What the answer to prosperity creation seems not to be is the traditional bi-lateral government to government aid (read: loans that local populations will have to pay back to buy our stuff from our companies) nor traditional private capital investment in companies that are not socially responsible and end up hurting local environments. This of course is the very common and very key “aid vs. trade” question that so many like Sachs, Easterly, Collier, Stiglitz, Pralahad, and Gates have debated.
So what is the import of this debate and why is a tech CEO talking about it? The great war of ideas of the 19th and 20th Century between pure communism (total state control of the economic sector) and pure capitalism (total market control of of the economic sector) is giving way to an “end of history” state that could be simply called “Sustainable Capitalism.”
Sustainable Capitalism could be defined as a state in which competitive market economies that are based on environmental sustainability, democracy, transparency, communication technology, an educated populace, and a government with a limited but very important role in setting the rule of law, thrive while efficient social entrepreneurs with services that produce a public good are invested in with capital with measured returns and public servants integrate the same communication and ERP systems of the best-run companies in the world.
In this new Zakarian model of economic system, companies that destroy the environment, provide a negative net benefit through off-balance sheet externalities, or exploit their populations are video blogged and written about and pressured through market forces to reform or wither. This is perhaps somewhat idealist today–but it is the path I believe we are on. The fact that all companies must be sustainable soon enough for the system to scale and prosperity to be possible for all humans is clear. This trend will accelerate as we enter into the coming age of ubiquitous broadband and improved technology of the citizen blogger and as resources become less available. Governments, non-profits, and businesses will have a much higher level of accountability. This assumes of course people have incentives to work toward shared prosperity that can continue beyond the short-term, and I think that is a fair assumption and a vision shared by the global connected youth of today that I know.

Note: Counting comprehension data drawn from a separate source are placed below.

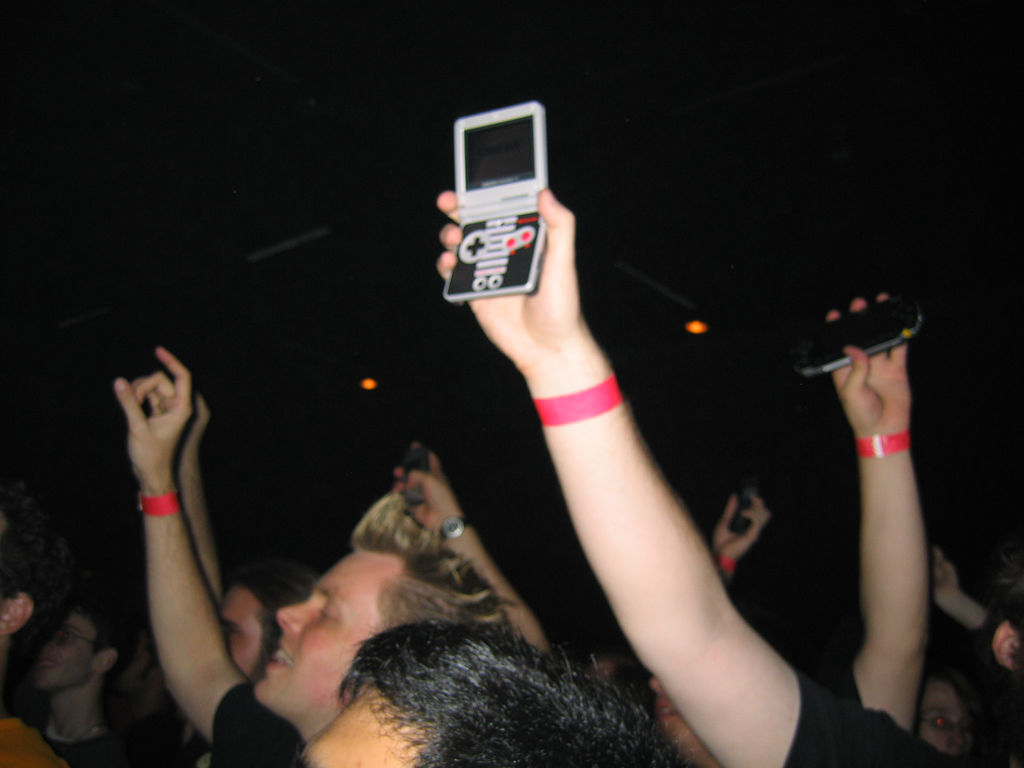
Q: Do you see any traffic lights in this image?
A: No, there are no traffic lights.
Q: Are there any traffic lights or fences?
A: No, there are no traffic lights or fences.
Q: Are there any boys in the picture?
A: No, there are no boys.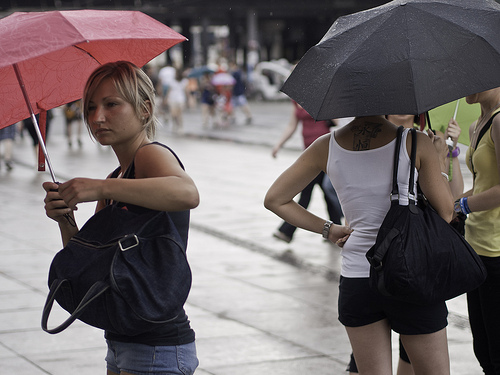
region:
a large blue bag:
[23, 142, 193, 338]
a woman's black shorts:
[331, 275, 438, 335]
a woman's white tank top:
[321, 130, 412, 286]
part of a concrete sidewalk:
[180, 112, 346, 372]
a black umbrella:
[279, 0, 499, 148]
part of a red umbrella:
[0, 1, 203, 153]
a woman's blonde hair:
[81, 63, 158, 145]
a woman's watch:
[319, 218, 339, 244]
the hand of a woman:
[52, 175, 114, 202]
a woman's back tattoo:
[339, 115, 389, 151]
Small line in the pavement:
[17, 343, 57, 374]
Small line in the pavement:
[295, 336, 343, 374]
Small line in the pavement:
[199, 358, 209, 373]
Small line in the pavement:
[203, 348, 315, 368]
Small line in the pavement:
[223, 314, 257, 332]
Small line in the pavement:
[268, 289, 318, 321]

What’s the common denominator for human invesment in either the public or private sector? Return on invested capital, as long as the definition of return is broadened to include social returns and the definition of cost is broadened to include environmental degradation. This is the Net Domestic Product (NDP) approach versus the Gross Domestic Product (GDP) approach.
So am I criticizing the Legatum brochure statement? No, not really–I just hope they share the belief–and I am sure they do–that prosperity in the developing world and continued sustainable improvement can only be possible if we find methods to enable entrepreneurs, social entrepreneurs, and public service entrepreneurs to transparently, efficiently, and sustainably make investments that maximize individual utility, return on investment, and the public good.
The effort toward sustainable capitalism and efficient government requires an improved ability to communicate, collaborate, and measure results. There’s a digital generation of entrepreneurs and social entrepreneurs that gets this who will be the global leaders sooner than you might imagine.